Work to be completed = Copy out all of the lines below exactly; the pictures do not belong in the copy.
---------- Available data
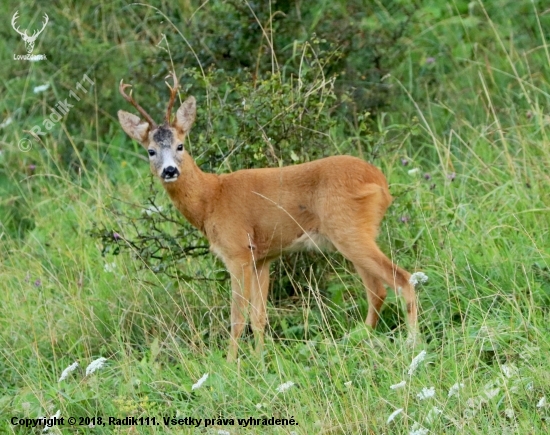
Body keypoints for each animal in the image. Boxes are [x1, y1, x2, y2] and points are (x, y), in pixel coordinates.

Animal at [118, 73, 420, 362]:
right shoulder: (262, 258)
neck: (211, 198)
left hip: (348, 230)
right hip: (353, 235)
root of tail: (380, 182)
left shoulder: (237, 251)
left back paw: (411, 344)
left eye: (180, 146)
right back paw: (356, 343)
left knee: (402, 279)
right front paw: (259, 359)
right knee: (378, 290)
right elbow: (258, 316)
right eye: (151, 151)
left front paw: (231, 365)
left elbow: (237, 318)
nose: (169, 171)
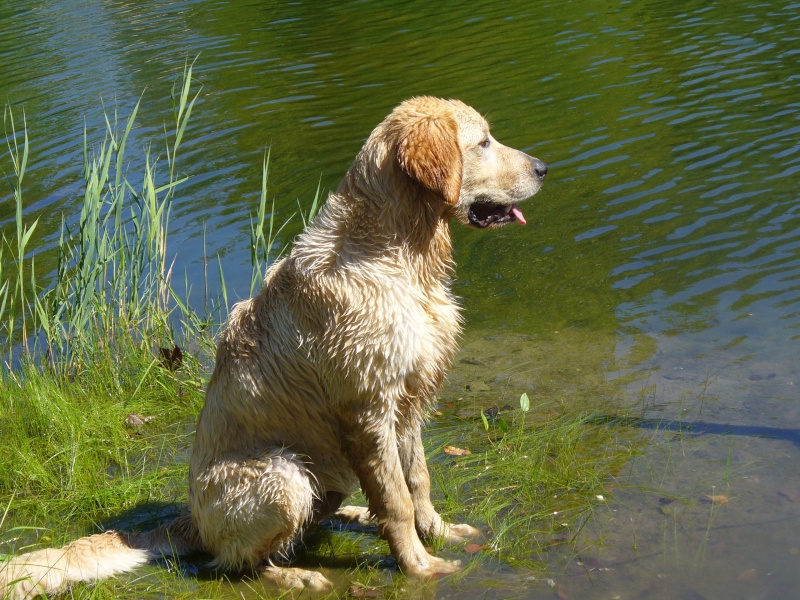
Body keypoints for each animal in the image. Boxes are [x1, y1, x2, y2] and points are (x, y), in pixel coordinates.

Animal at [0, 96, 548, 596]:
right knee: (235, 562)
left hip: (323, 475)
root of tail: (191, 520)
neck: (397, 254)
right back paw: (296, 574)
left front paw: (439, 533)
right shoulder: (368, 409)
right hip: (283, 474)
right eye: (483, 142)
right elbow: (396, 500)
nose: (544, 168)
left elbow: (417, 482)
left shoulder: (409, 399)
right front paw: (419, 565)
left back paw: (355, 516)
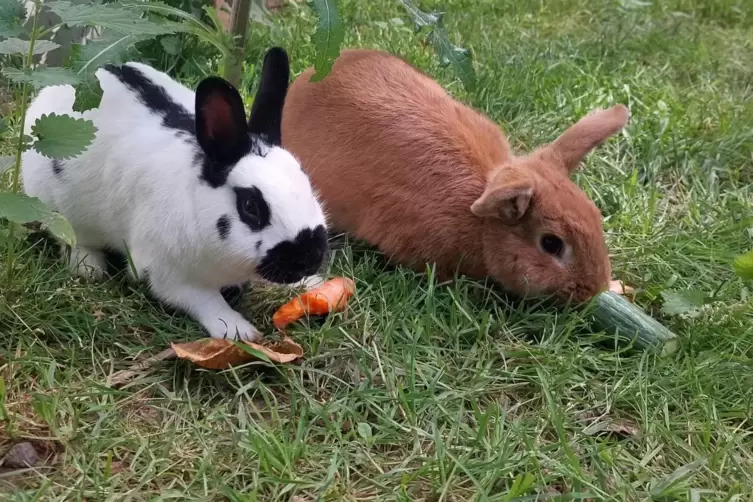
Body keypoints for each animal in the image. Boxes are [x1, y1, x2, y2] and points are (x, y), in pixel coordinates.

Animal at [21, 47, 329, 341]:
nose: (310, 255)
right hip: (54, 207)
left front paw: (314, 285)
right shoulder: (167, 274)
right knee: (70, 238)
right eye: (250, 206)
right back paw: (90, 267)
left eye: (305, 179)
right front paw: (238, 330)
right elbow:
--------------------
Response area =
Body keypoints for each animal in the image. Boxes are [x1, y1, x2, y2] and points are (x, y), in pixel coordinates.

Animal at [118, 73, 420, 362]:
right shoulder: (262, 258)
neck: (211, 198)
left hip: (348, 230)
right hip: (353, 235)
root of tail: (380, 182)
left shoulder: (237, 251)
left back paw: (411, 344)
left eye: (180, 146)
right back paw: (356, 343)
left knee: (402, 279)
right front paw: (259, 359)
right knee: (378, 290)
right elbow: (258, 316)
right eye: (151, 151)
left front paw: (231, 365)
left elbow: (237, 318)
nose: (169, 171)
Body keypoints for each animal in the image. Boxes are [x1, y1, x2, y2] and points are (x, y), in pixel coordinates.

Animal at [0, 96, 548, 596]:
right knee: (235, 562)
left hip: (323, 475)
root of tail: (191, 520)
neck: (397, 254)
right back paw: (296, 574)
left front paw: (439, 533)
right shoulder: (368, 409)
right hip: (283, 474)
right eye: (483, 142)
right elbow: (396, 500)
nose: (544, 168)
left elbow: (417, 482)
left shoulder: (409, 399)
right front paw: (419, 565)
left back paw: (355, 516)
Body keypoints for each animal in the image. Boxes are [x1, y1, x2, y2] and points are (x, y), in pixel coordinates.

Animal at [21, 47, 329, 341]:
nose: (310, 255)
right hip: (54, 207)
left front paw: (314, 285)
right shoulder: (167, 274)
right knee: (70, 238)
right eye: (250, 206)
right back paw: (90, 267)
left eye: (305, 179)
right front paw: (238, 330)
right elbow:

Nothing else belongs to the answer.